Bertha Rabe (1854 – 1936)

Bertha Rabe (auch Raabe im Beerdigungsregister 1936/353 der Kirchengemeinde Neumünster) wurde am 16. Dezember 1854 in Berleburg geboren. Sie kam als fertig ausgebildete Lehrerin nach Neumünster. Auch das Examen als Schulleiterin hatte sie in Berlin abgelegt und „erwies sich als sehr tüchtig“ (aus: „Neumünster, Stadt ältester Traditionen“, 1966). In Neumünster war sie Leiterin der privaten de Charles’schen Höheren Mädchenschule, Hinter der Kirche 4.

Im Jahr 1888 wurden die privaten Mädchenschulen der Geschwister de Charles, Doris und Christiane, und der Geschwister Laura und Luise Kellermann (seit 1876 geführt von Rektor W. Schmidt) unter der Leitung von Bertha Rabe auf Elternwillen zusammengelegt und bildeten so die Keimzelle für die heutige Klaus-Groth-Schule. Das Schulgebäude befand sich in der Fabrikstraße. 

137 Schülerinnen besuchten die neue Schule in der Anfangszeit, und Bertha Rabe war die Schulleiterin. Es war eine Privatschule mit sechs Klassen, die aber von Bertha Rabe weiter ausgebaut wurde. Das Schulgeld in den Jahren 1888 bis 1892 war gestaffelt und betrug z. B. für die 1. Klasse vierteljährlich 27 Mark. Es war auch eine Seminarklasse für angehende Lehrerinnen mit einem dreijährigen Lehrplan angegliedert. Hier betrug das Schulgeld 30 Mark. 1896 bildete die Elternversammlung einen „Verein der Schulinteressenten“. Dieser Verein bildete ein Kuratorium, das die Schulpflege übernahm. Fräulein Bertha Rabe wurde vom Kuratorium für die Dauer von zwölf Jahren eingestellt, wirksam vom 01. Oktober 1896.

Die Schule zog am 15. Oktober in ein neues Gebäude in die Holstenstraße um (spätere Höhere Handelsschule). Ferner bekam das Lehrerinnenseminar eine jährliche Beihilfe von 1650 Mark vom Magistrat der Stadt. Eine weitere Förderung der Stadt in Höhe von 4800 Mark jährlich führte zu „einigen Misshelligkeiten“ (Holsteinischer Courier vom 10./11. Mai 1958 zum 70-jährigen Bestehen der Höheren Mädchenschule) in der Schule. An die Zahlung dieser Summe von 4800 Mark waren einige Bedingungen geknüpft, die Bertha Rabe und zwei weitere Lehrerinnen so nicht hinnehmen wollten. Zum einen sollte das Lehrerinnenseminar aufgelöst werden, die einzige Möglichkeit für Frauen, als Lehrerin zu arbeiten, da ihnen das Studium an einer Universität nicht offenstand.

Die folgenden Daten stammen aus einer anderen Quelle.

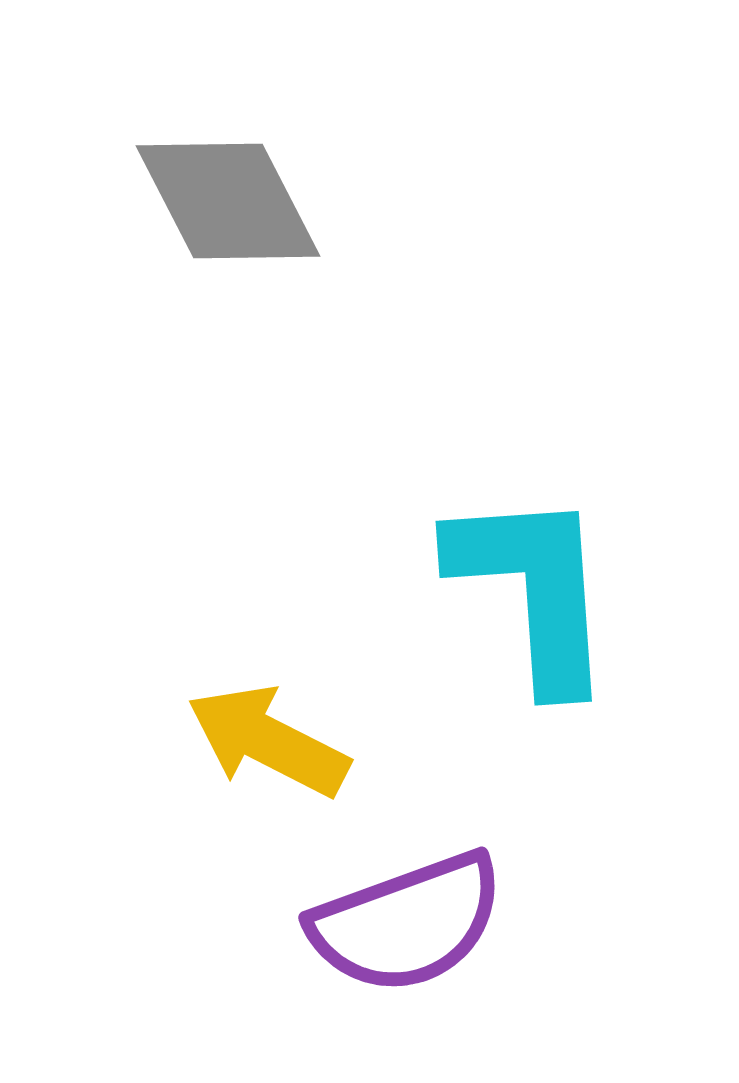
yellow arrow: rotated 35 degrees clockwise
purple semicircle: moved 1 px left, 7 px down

Ferner tauchten Pläne auf, die Schule in die Verwaltung der Stadt zu überführen. Mit diesem Schritt wollte man einen vollakademisch ausgebildeten Lehrer als Direktor einstellen. Man bot Bertha Rabe die Stelle als erste Lehrerin an. Diese Bedingungen wollte sie nicht akzeptieren und kündigte ihre Stellung zum 31. März 1901, was auch ihr Ausscheiden aus dem Schuldienst bedeutete. Die Stadt übernahm die Zahlung ihrer Pension. Sie verließ Neumünster, zog nach Trebbin und starb am 22. Februar 1936.

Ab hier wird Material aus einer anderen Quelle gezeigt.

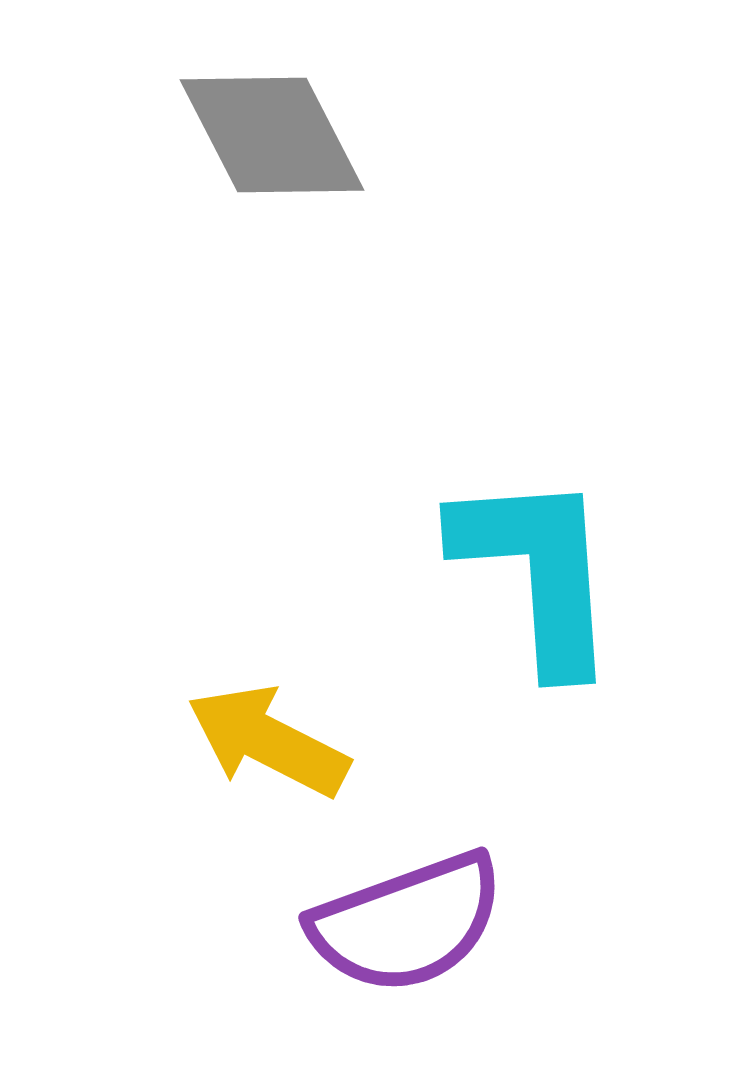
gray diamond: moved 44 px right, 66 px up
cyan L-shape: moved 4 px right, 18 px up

Im Archiv des ev.-luth. Kirchenkreises Altholstein in Neumünster gibt es im Beerdigungsregister 1936, S. 353, für den 21. März den folgenden Eintrag:
 „Auf Veranlassung des Fräulein Frieda Kardel, Neumünster, Steinmetzstr. 20 (?). Einen Behälter beigesetzt im Zeitgrab N.W. Nr. 566, der angeblich die Überreste des Fräulein Bertha Raabe, geb. 16. Dezember 1854 in Berleburg, zuletzt wohnhaft in Berlin W 30, Hohenstaufenstr. 16 III (enthält), die am 22.2.1936 in Berlin gestorben und am 26.2.1936 im Krematorium Berlin-Wilmersdorf verbrannt ist.“

Zum 50-jährigen Bestehen der Klaus-Groth-Schule wurde von ehemaligen Schülerinnen auf dem Friedhof ein Gedenkstein aufgestellt mit der Inschrift „Unserer lieben Schulvorsteherin Bertha Rabe. 1854 – 1936. Ihre Schülerinnen“.

Einige Anmerkungen der Verfasserin:
Eine Urnenbeisetzung war zu damaliger Zeit ungewöhnlich.
Der Gedenkstein ist nicht mehr auffindbar, und das Grab ist wieder neu belegt.

Zum Ansinnen der Stadt, einen vollakademisch ausgebildeten Direktor einzusetzen, ist zu sagen:
In „Die allgemeinen Bestimmungen des königlich preußischen Ministers der geistlichen, Unterrichts- und Medizinal-Angelegenheiten vom 15. Oktober 1872, betreffend das Volksschul-, Präparanden- und Seminar-Wesen nebst den Prüfungs-Ordnungen für Volksschul-Lehrer und Lehrerinnen“, durch den Hauptinhalt der wichtigsten später erlassenen Ministerial-Verfügungen erläutert von E. Sperber, Regierungs- und Schulrat, Zweite, bis 31. Juli 1893 ergänzte Auflage; Ferdinand Hirt, Breslau 1893, heißt es, dass: „…Personen, welche bei Erlass dieser Verfügung aufgrund der ihnen erteilten Erlaubnis an Privatschulen unterrichten oder solche leiten, ohne die dafür jetzt vorgeschriebene Prüfung abgelegt zu haben, sind nicht nur befugt, an der betreffenden Schule weiter zu unterrichten, bzw. dieselbe weiter zu leiten, sondern sie können auch an eine andere gleichartige Schule übergehen, ohne dass sie eine neue Prüfung abzulegen brauchen ..."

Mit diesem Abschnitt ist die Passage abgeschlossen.